Ground Water Mirror is a continuing current series looking at our relationship with the natural environment, and water in particular. Made up of photographs taken in Germany and New Zealand, Clarke says ‘the project is a response to urban living, about the western notion of human domination over water and the way this has changed our relationship to it since the industrial revolution.’ Amidst photographs of waterfalls and whirlpools, there are traces of the human body — a hand holds an icecream cone topped with blue icecream, a bare and bloodied thigh is revealed beneath the folds of a striped beach towel. In a text she wrote about the series, Clarke makes reference to environmental historian William Cronon, who writes: ‘As we gaze into the mirror it holds up for us, we too easily imagine that what we behold is Nature when in fact we see the reflection of our own unexamined longings and desires.’ (William Cronon (ed.), Uncommon Ground: Rethinking the Human Place in Nature, New York: W. W. Norton & Co., 1995).
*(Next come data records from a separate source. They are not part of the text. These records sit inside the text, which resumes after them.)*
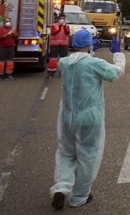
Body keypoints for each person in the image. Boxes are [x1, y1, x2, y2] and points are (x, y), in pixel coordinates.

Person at [50, 32, 125, 210]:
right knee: (87, 156)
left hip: (68, 117)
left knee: (66, 153)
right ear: (91, 44)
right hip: (90, 118)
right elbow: (116, 73)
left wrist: (87, 52)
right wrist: (118, 54)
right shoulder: (95, 63)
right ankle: (79, 196)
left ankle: (61, 187)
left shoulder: (64, 63)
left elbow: (77, 62)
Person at [0, 17, 19, 81]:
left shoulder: (12, 29)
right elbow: (1, 37)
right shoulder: (0, 29)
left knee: (10, 62)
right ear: (3, 22)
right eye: (6, 21)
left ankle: (9, 75)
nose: (8, 22)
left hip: (11, 47)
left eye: (9, 21)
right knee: (1, 62)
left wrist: (13, 32)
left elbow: (16, 36)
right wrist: (8, 34)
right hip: (3, 47)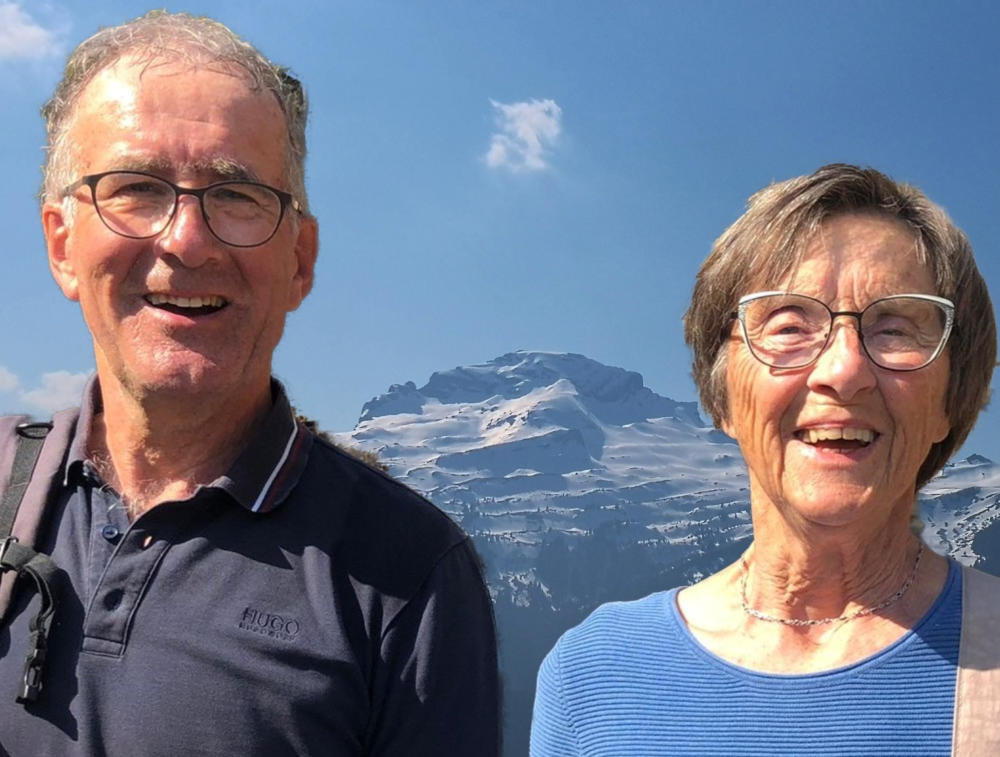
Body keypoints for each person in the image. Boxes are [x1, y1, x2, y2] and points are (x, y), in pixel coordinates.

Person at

Living in Berlin, far from the sea, has no doubt contributed to Clarke’s fascination with water as both subject and as potential site of refuge. ‘My studio is around seven kilometres from home and my favourite route leads me twice across the river Spree and once around the Rummelsburg bay (a main reason why I chose the studio location). Berlin’s high water table means there is no shortage of canals, rivers and lakes, which is so important when living in a landlocked city.’
This month Clarke returns home to take up the Tylee residency. She’ll spend five months in Whanganui as artist-in-residence, supported by Whanganui District Council and the Sarjeant Gallery Te Whare o Rehua Whanganui. Here she plans new work that is likely to become part of the Ground Water Mirror series, this time looking at the Whanganui River.